A Fair and Balanced Review of King 810’s New Album Memoirs of a Murderer


Look: it’s no secret that we’re not fans of King 810 here at MetalSucks. But for whatever it’s worth, I sat down to listen to the new King 810 album Memoirs of a Murderer with no distractions and an open mind. Maybe I had it all wrong, maybe I’d find something to like, maybe they’d surprise me.

So, let’s start with the good and work our way down. Some pros: “Fat Around the Heart,” the first single, is a fantastic song that’s grown on me since I first heard it. It’s original, it’s catchy, it’s visceral and it hits hard. “Eyes,” a ballad, is easily my second favorite song: it’s also catchy, and I dig the atmospherics, even if the cringe-worthy lyrics read like they’re from a teenage diary.

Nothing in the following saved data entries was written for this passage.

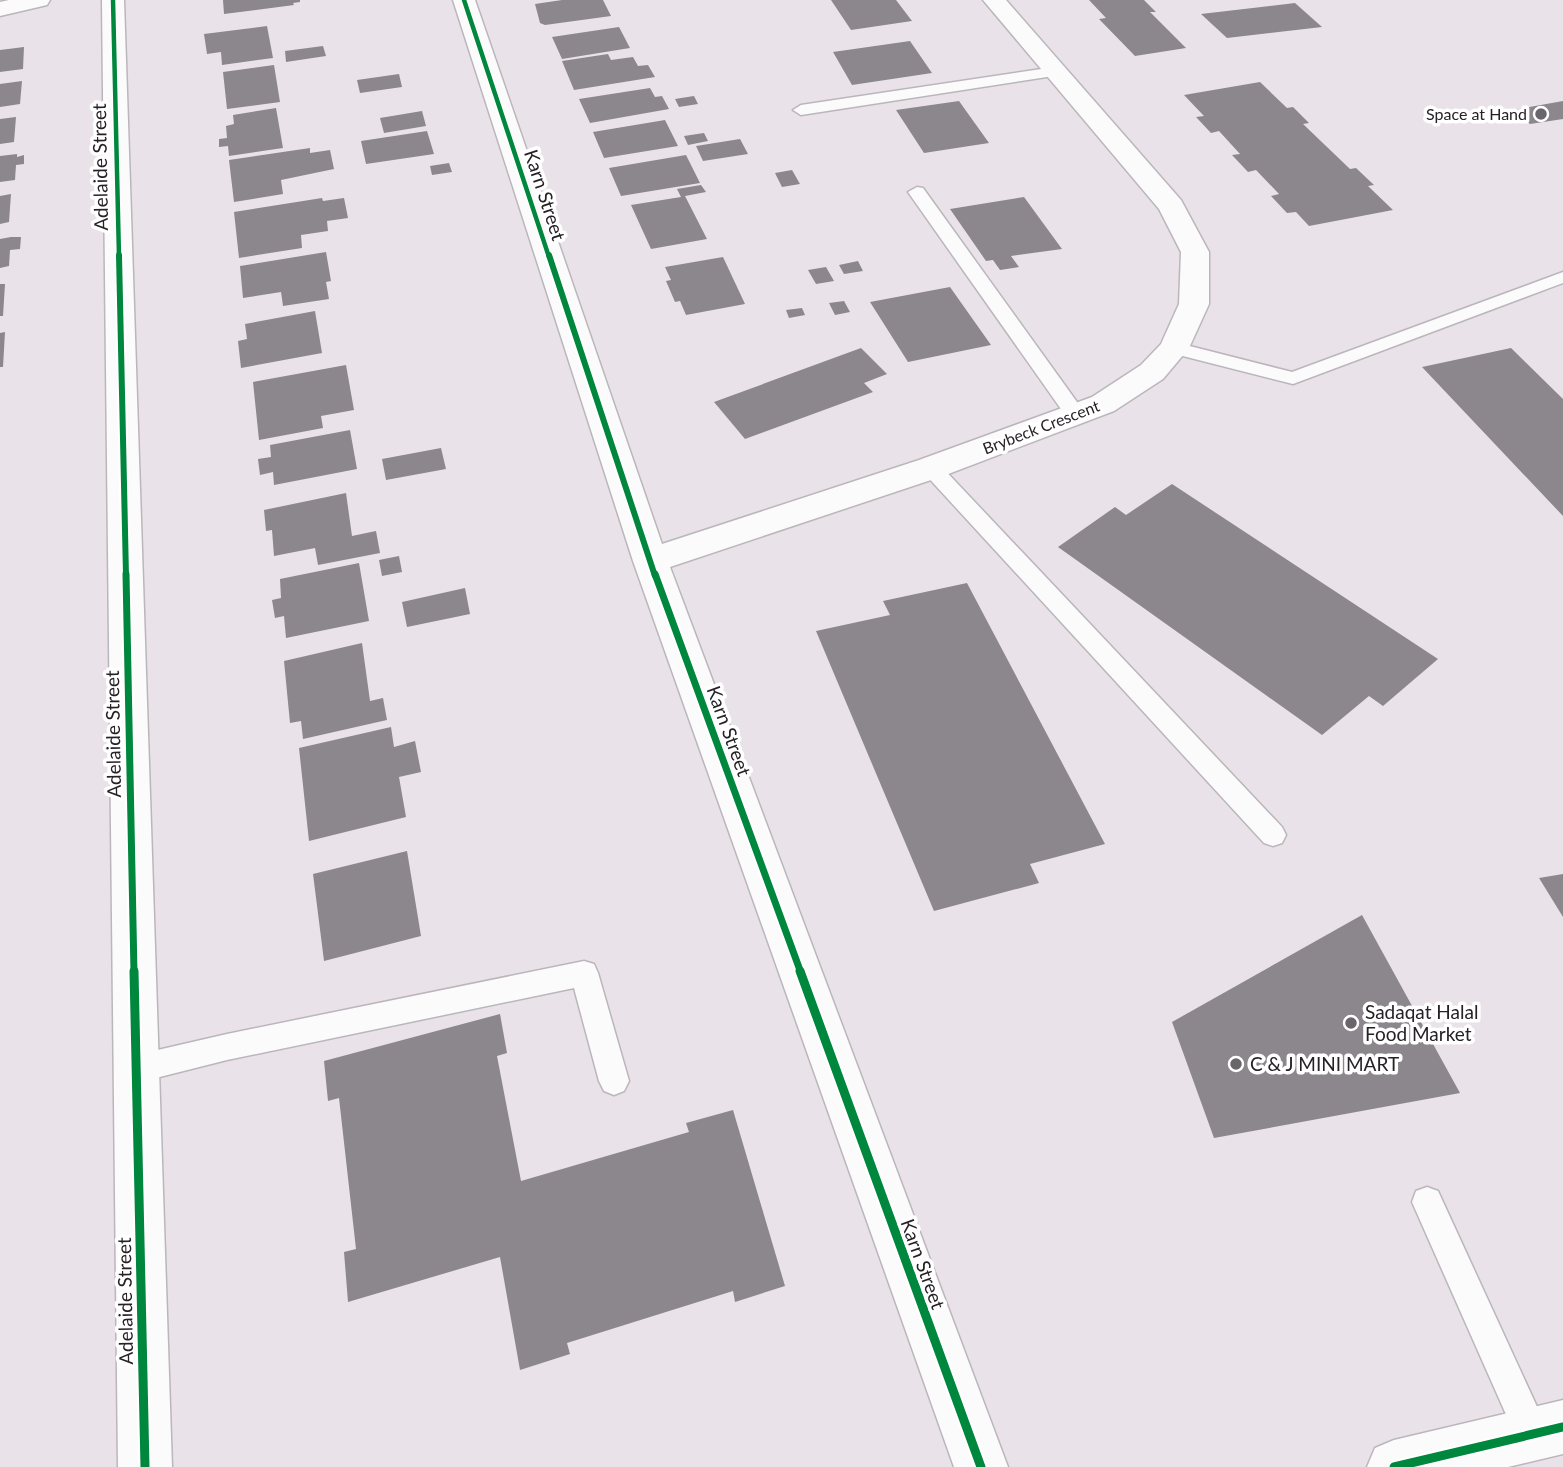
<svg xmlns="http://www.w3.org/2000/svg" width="1563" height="1467" font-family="Lato,sans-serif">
  <rect width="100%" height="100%" fill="#e9e3e9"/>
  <path fill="#8c878c" d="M 223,0 L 300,0 L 300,2 L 293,3 L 294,5 L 224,14 Z
    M 562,0 L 603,0 L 611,16 L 545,25 L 540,23 L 535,4 Z
    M 831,0 L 896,0 L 912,21 L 851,30 Z
    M 1089,0 L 1144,0 L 1156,12 L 1150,12 L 1186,48 L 1135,56 L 1099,19 L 1106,18 Z
    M 1295,3 L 1322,27 L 1227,38 L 1201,14 Z
    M 267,26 L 273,58 L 222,65 L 221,52 L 207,54 L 204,34 Z
    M 619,27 L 630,48 L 562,59 L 552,37 Z
    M 910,41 L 932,73 L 852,85 L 833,52 Z
    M 323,46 L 326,56 L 286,62 L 285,51 Z
    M 24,47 L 23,69 L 0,72 L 0,50 Z
    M 608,54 L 611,60 L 633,57 L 638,66 L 648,65 L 655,77 L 574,90 L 562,61 Z
    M 274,65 L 280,102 L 227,109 L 223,72 Z
    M 399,74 L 402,87 L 360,93 L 357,80 Z
    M 22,81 L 20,104 L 0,107 L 0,84 Z
    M 1260,82 L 1287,108 L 1293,107 L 1309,123 L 1303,124 L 1350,169 L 1356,168 L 1374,185 L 1368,186 L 1393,210 L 1309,226 L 1296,212 L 1287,213 L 1271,196 L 1279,194 L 1256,170 L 1248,172 L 1232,155 L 1240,154 L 1219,131 L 1211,133 L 1196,117 L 1204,116 L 1184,95 Z
    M 650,88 L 655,97 L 662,96 L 669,109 L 590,123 L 579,99 Z
    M 694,96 L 698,104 L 679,107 L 675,99 Z
    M 959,101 L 989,143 L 924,153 L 896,110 Z
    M 1563,101 L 1563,119 L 1530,124 L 1513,110 Z
    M 276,108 L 283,148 L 229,156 L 228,146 L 219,147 L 219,139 L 227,138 L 226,126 L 234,124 L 233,115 Z
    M 422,111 L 426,126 L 384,133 L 380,118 Z
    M 16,117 L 14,142 L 0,144 L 0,119 Z
    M 665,120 L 678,146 L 604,158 L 593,132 Z
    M 427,131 L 434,154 L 366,164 L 361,141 Z
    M 704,133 L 708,141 L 688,145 L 684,136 Z
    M 740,139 L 748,154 L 703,161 L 696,146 Z
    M 310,148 L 310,153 L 330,150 L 334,169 L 281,180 L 283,194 L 234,202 L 229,160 Z
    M 17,154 L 17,157 L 24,155 L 24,164 L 16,165 L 15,180 L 0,182 L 0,156 Z
    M 686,155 L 700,183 L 621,196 L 609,168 Z
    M 449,163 L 452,172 L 432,175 L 430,166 Z
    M 792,170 L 800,184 L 782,187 L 775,173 Z
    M 701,185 L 706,192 L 685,196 L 707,239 L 651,249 L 631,205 L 681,197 L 677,189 Z
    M 11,194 L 9,222 L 0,224 L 0,196 Z
    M 1024,197 L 1062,249 L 1011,256 L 1019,267 L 1000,270 L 993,260 L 986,261 L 950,209 Z
    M 322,198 L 323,201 L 344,198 L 348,218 L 327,221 L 328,231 L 301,235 L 302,248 L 239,258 L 234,212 Z
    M 11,237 L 21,237 L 20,249 L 10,250 L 9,266 L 0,268 L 0,239 Z
    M 326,252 L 331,281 L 326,282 L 329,299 L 283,306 L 281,292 L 243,298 L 240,266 Z
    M 723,257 L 745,304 L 686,315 L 680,301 L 675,302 L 666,281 L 671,280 L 665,267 Z
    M 858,261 L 863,271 L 844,274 L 839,265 Z
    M 826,267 L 834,281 L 816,284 L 808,270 Z
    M 0,284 L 5,284 L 3,316 L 0,316 Z
    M 950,287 L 991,345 L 908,362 L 870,302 Z
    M 844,301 L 850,312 L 835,315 L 829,303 Z
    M 802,308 L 805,315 L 789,318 L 786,310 Z
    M 315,311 L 322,353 L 241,368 L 238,341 L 247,339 L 245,324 Z
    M 5,332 L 3,367 L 0,367 L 0,333 Z
    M 861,348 L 887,374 L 864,383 L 873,392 L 745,439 L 714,402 Z
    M 1511,348 L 1563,399 L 1563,516 L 1422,367 Z
    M 346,365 L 354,410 L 321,416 L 323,428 L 259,440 L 253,382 Z
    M 350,430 L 357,469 L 274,485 L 273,472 L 260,475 L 258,459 L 271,457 L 270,445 Z
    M 441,448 L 446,469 L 386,480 L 382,459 Z
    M 1172,484 L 1438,659 L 1383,706 L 1369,696 L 1322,735 L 1058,547 L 1115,507 L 1126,515 Z
    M 346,493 L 352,536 L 376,531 L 380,553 L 318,565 L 315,548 L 274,556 L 272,530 L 266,531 L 264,510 Z
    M 399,556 L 402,572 L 382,576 L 379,560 Z
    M 359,563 L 369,621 L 286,638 L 284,616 L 275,618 L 272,600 L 281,598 L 280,579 Z
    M 967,583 L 1105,844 L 1030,864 L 1039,883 L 934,911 L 816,631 L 890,615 L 883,601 Z
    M 465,588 L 470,614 L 407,627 L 402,602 Z
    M 362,643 L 370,701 L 383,698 L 387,720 L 303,739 L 301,721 L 290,723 L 284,661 Z
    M 391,727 L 394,747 L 415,741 L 421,772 L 399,777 L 406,817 L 309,841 L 299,748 Z
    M 407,851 L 421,936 L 324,961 L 313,874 Z
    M 1563,874 L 1563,917 L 1539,878 Z
    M 1362,915 L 1460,1093 L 1214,1138 L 1172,1022 Z
    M 500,1014 L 507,1053 L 497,1056 L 521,1181 L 689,1132 L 686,1123 L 733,1110 L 785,1286 L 735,1302 L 733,1291 L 567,1343 L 570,1354 L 520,1370 L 500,1257 L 348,1302 L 344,1252 L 356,1249 L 339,1098 L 328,1101 L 324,1061 Z"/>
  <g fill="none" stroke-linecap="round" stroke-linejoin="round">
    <defs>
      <path id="lane" d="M 1055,67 L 1063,72 L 1060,75 L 801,115 L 793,110 L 801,105 Z
        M 917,187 L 923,188 L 1082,409 L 1085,414 L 1082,419 L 1068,419 L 908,192 Z
        M 1563,272 L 1563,283 L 1293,384 L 1167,352 L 1164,348 L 1174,342 L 1292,372 Z
        M 931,461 L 938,463 L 1282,827 L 1286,835 L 1282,843 L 1273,846 L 1264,843 L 924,473 L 921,468 L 924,463 Z
        M 584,961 L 594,964 L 598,973 L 629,1081 L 624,1091 L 614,1095 L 604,1091 L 599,1081 L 574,988 L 227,1060 L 136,1083 L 126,1079 L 121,1069 L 126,1059 L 136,1055 L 227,1034 Z
        M 1427,1187 L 1438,1191 L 1544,1422 L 1549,1434 L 1544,1446 L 1532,1451 L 1520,1446 L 1412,1202 L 1416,1191 Z"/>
      <path id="street" d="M 9,0 L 50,0 L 47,5 L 0,16 L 0,2 Z
        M 102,0 L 124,0 L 172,1467 L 118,1467 Z
        M 453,0 L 475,0 L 662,544 L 919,460 L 1092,397 L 1141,365 L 1161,344 L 1179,304 L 1181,252 L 1159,209 L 983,0 L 1006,0 L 1181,200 L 1209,252 L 1209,304 L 1189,348 L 1163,379 L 1114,411 L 943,476 L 670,567 L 1008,1467 L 954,1467 L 633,561 Z"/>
      <path id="secondary" d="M 1563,1400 L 1563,1454 L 1508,1467 L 1367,1467 L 1375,1448 L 1394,1440 Z"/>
    </defs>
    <use href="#lane" stroke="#bbb6bb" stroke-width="3"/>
    <use href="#street" stroke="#bbb6bb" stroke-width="3"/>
    <use href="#secondary" stroke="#bbb6bb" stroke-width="3"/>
    <use href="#lane" fill="#fcfbfc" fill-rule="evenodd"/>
    <use href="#street" fill="#fcfbfc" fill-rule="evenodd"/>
    <use href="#secondary" fill="#fcfbfc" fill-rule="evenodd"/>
    <defs>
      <path id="cycleway-far3" d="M 113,0 L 119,257
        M 464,0 L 549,257"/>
      <path id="cycleway-far2" d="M 119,255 L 126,576
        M 549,255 L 655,576"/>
      <path id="cycleway-far1" d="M 126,574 L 134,973
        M 655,574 L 801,973"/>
      <path id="cycleway" d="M 134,971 L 145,1467
        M 800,971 L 981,1467
        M 1394,1467 L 1563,1427"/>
    </defs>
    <use href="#cycleway-far3" stroke="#fff" stroke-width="7"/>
    <use href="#cycleway-far2" stroke="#fff" stroke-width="10"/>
    <use href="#cycleway-far1" stroke="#fff" stroke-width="11"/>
    <use href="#cycleway" stroke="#fff" stroke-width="13"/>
    <use href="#cycleway-far3" stroke="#00873e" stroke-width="4.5"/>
    <use href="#cycleway-far2" stroke="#00873e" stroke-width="6"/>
    <use href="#cycleway-far1" stroke="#00873e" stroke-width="7"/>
    <use href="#cycleway" stroke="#00873e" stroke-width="9"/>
  </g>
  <g fill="#6a656a" stroke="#fff" stroke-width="2.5">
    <circle cx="1541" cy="114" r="7"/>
    <circle cx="1351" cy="1023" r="7"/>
    <circle cx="1236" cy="1064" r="7"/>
  </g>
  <g text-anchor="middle" stroke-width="7" stroke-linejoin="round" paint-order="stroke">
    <g font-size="16" fill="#252125" stroke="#fff" text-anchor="end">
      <text x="1527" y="120">Space at Hand</text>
    </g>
    <g font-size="16" fill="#252125" stroke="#fff">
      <text transform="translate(1041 427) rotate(-21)" y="6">Brybeck Crescent</text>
    </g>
    <g font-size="19" fill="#252125" stroke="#fff">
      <text transform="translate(100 167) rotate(-91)" y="7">Adelaide Street</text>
      <text transform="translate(545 195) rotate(72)" y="7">Karn Street</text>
      <text transform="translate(729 731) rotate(70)" y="7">Karn Street</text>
      <text transform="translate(113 734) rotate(-91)" y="7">Adelaide Street</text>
      <text transform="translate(923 1264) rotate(70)" y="7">Karn Street</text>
      <text transform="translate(125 1301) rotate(-91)" y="7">Adelaide Street</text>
    </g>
    <g font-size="19" fill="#252125" stroke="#fff" text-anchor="start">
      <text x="1365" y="1019">Sadaqat Halal<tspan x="1365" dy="22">Food Market</tspan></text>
      <text x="1250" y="1071">C &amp; J MINI MART</text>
    </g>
  </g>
</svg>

Neither here nor there: David Gunn’s vocal delivery. I liked it at first — it’s original, I’ll definitely give him that — but after a while it becomes grating because it’s SO dramatic and exaggerated.

And then there’s everything else: Memoirs of a Murderer pretty much sucks. I wasn’t into nu-metal the first time around and I’m not into it now that the nostalgia machine has once again made it acceptable to like. This kind of music feels incredibly tired in 2014, and it wasn’t interesting in 1999 either.

Since I recognize that the “nu-metal sucks herp-a-derp-derp!” argument is worn, let’s dig in a little deeper here.

From a musical standpoint King 810 don’t really offer very much: these riffs have been played before hundreds of times and these song structures are completely predictable. King 810 play lowest common denominator metal, and I think the average metal fan demands more intelligence out of the music they choose to listen to from the many available options. Simply put, you, metal fan, deserve better. Not that there’s anything inherently wrong with simple music, but when it comes to metal my tastes (and probably yours too) lie elsewhere.

The lyrics throughout Memoirs are laughable. During nu-metal’s first go-round it wasn’t the overly angsty lyrics that bothered me — I’m not much of a lyrics guy anyway — and though I didn’t relate to the “woe is me” theme most of those bands were singing about I didn’t care because, for me, the music itself was the turn-off. King 810 kind of force the point, though, because their lyrical themes are SUCH a central theme to the band’s entire existence and marketing push, and the vocals are WAY up front in the mix — they’re impossible to ignore.

Every single song on this album is about death, dying, fights, self-defense, guns, poverty, etc, often to the point of comical exaggeration. I do believe that [probably] these lyrics are based on the real lives of the band members. But why the need to harp and harp and harp? Surely these men have other things going on in their lives about which they could sing. Unfortunately the tough guy aspect is pretty much all these guys have going for them, which band and label alike recognize and have exploited to the nth degree. I want to hear the music speak for itself — is it good, or is it not? Everything else is secondary. The fact that the tough guy angle is played up so hard here is a turn-off, because a) it feels like it’s over-compensating for the fact that everyone knows the music isn’t really anything special, and b) I cannot relate to the lyrical content at all, whether it’s real or not. Sure, lots of metal bands sing about completely ridiculous shit, way more than these guys! Satanism. Viking warriors. Etc. But those bands play music that speaks for itself, and the lyrics are mostly an afterthought, not the focus like they are with King 810.

If you don’t demand much from the music you listen to, or you can appreciate the novelty aspect of King 810 in an ironic fashion, Memoirs might be the album for you. Otherwise you won’t be missing anything if you skip it.

An earlier version of this incorrectly stated that “Eyes” was an acoustic song that closed the album. That song is “State of Nature.”